According to a survey conducted by the Chamber among its members, a third of companies plan to reduce their investments. "These are not good perspectives for economic growth," warns Adrian. Because it is not the state, but the economy that primarily drives almost 90% of investments. Germany is already at the very bottom of economic growth in Europe, and with zero percent growth in 2025, he expects DIHT - for the third year in a row. "It is a period of dry years in the economy that has never been seen before in the Federal Republic of Germany," Adrian believes. He is convinced that only a different economic policy in Berlin can bring this country back to growth rates.

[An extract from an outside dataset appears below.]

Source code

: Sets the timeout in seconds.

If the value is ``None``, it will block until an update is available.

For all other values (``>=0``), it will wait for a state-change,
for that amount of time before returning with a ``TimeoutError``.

Infrastructure from the past
The economic policy of the state is first and foremost crucial for infrastructure, so the IT sector association, Bitkom, is calling for a different policy and targeted measures in order to encourage investments and keep companies in this country. The president of that association, Ralf Wintergerst, warns that they are also affected by the price of electricity - the accounting centers consume a lot of electricity, but the problem is also the experts and the "paper mentality" of this country: there is still no possibility for legal entities to have a digital identity. And the entire digital the infrastructure in this country needs serious investments in order to even keep up with many countries in Europe that have gone much further.
The president of the wholesale trade association also reminds of other, especially transport infrastructure. While discussions about alternative forms of mobility continue, the roads are deteriorating and full of construction sites and the resulting traffic jams. And in addition, there is the deplorable state of bridges in Germany where "every truck driver feels uncomfortable" when he has to cross them, warns Jandura. "Our infrastructure is not the infrastructure of the future, but the infrastructure of the past."